9.2. This agreement shall continue in effect unless terminated in accordance with this paragraph. Either party may (without prejudice to its other rights) terminate this agreement by notice in writing to the other with immediate effect if the other party is in breach of any term of this agreement and fails to rectify that breach within 30 days of receipt of a written notice specifying the breach and requiring its remedy or if the other party becomes bankrupt or insolvent under the laws of any applicable jurisdiction or if the other party's business is placed in the hands of a receiver or trustee, whether voluntarily or otherwise.

9.3. The Company may cancel this agreement without further notice to the Customer due to non-payment of the applicable support fees by the due date.

9.4. Upon termination of this agreement for any reason, all rights granted shall immediately cease, and the Customer shall immediately cease all use of the Software.

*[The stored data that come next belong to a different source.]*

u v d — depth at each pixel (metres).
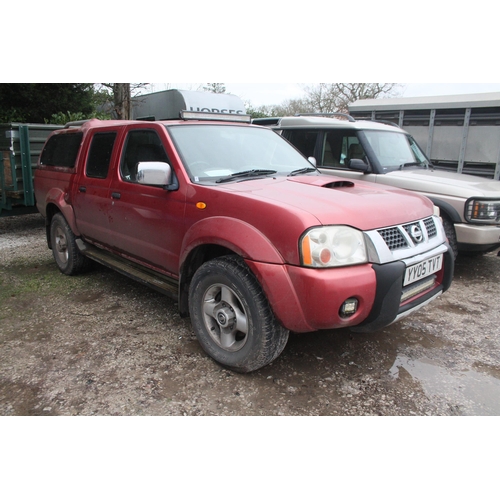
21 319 4.21
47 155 5.84
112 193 4.29
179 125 3.92
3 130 7.53
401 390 3.13
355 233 2.83
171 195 3.58
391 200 3.29
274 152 4.30
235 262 3.09
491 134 8.21
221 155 3.86
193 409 2.88
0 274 5.56
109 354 3.56
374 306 2.86
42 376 3.25
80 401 2.96
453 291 5.14
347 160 6.45
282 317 2.85
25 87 12.56
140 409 2.88
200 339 3.44
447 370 3.40
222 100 9.96
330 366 3.43
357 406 2.94
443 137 8.84
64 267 5.48
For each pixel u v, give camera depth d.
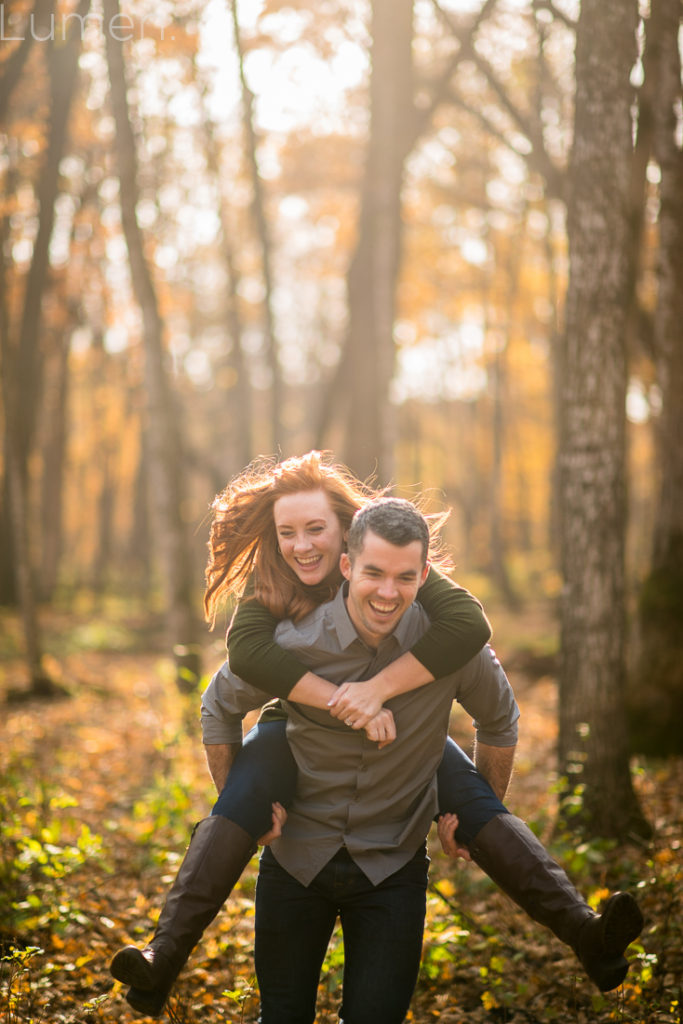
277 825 2.80
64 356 24.92
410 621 2.82
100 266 17.84
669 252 8.58
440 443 38.97
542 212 16.75
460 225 22.44
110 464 32.19
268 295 15.14
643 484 26.22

The Company reserves the right to require the execution and delivery to the Company of a Destruction of Intellectual Property Certificate prior to issuing a refund.

10 General

10.1. A person who is not a party to this agreement pursuant to the Contracts (Rights of Third Parties) Act 1999 shall have no right to enforce any provision of this agreement, but this shall not affect any right which exists or is available apart from that act.

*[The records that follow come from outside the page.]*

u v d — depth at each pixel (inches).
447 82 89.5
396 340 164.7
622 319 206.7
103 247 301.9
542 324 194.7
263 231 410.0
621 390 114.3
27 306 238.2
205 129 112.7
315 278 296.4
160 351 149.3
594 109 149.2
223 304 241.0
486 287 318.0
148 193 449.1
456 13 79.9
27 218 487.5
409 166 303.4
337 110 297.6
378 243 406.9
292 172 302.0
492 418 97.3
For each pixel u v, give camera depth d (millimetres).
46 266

10.2 This agreement constitutes the entire agreement between the parties in connection with the licensing of the Software and supersedes any prior agreement, understanding, and/or arrangement between the parties, whether oral or in writing. If any term, condition, or provision of this agreement is determined by any competent authority to be unlawful, void, or unenforceable, then that term, condition, or provision will be severed from the remaining provisions, terms, and conditions and, to the fullest extent permissible by law, will not affect the validity and enforceability of any remaining terms, conditions, and provisions.

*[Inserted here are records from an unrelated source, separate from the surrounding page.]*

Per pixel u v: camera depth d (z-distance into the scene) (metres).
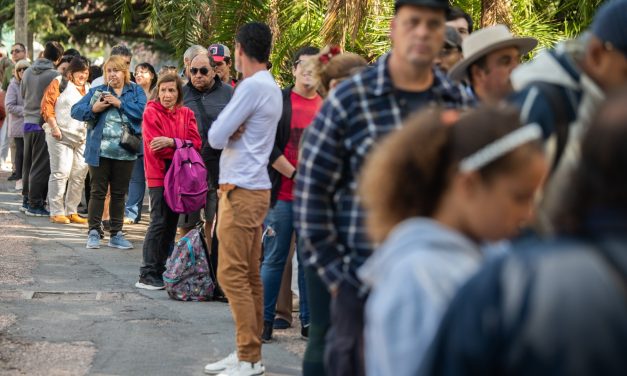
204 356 9.02
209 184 12.16
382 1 14.02
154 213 11.96
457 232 3.01
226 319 10.50
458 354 2.38
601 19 4.36
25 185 18.81
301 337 9.86
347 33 13.53
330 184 5.30
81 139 17.31
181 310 10.86
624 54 4.30
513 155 2.88
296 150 9.45
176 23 15.98
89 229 15.00
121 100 14.77
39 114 18.17
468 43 6.61
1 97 25.59
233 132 8.21
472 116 3.03
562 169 4.31
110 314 10.53
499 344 2.34
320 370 6.32
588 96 4.45
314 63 7.37
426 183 3.10
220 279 8.29
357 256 5.20
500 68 6.61
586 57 4.45
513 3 14.96
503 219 2.93
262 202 8.28
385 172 3.15
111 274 12.90
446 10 5.06
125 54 16.08
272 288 9.53
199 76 12.15
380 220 3.19
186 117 11.96
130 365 8.63
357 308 5.16
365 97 5.22
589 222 2.38
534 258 2.37
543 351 2.27
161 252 12.05
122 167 14.91
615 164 2.34
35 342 9.25
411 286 2.77
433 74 5.39
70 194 17.52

10.3 This agreement shall be governed by the laws of England. Save as provided below, the Customer expressly agrees that the English courts have exclusive jurisdiction for any claim or dispute with the Company or relating in any way to the Customer's licensing, downloading, operation, or use of the Software. Nothing in this clause shall limit the Company's right to take proceedings against the Customer in any other court of competent jurisdiction, nor shall the taking of proceedings in any one or more jurisdictions preclude the taking of proceedings in any other jurisdictions, whether concurrently or not, to the extent permitted by the law of such other jurisdiction.

10.4 This agreement is personal to the Customer and may not be assigned to any third party in whole or in part without the Company's prior written consent.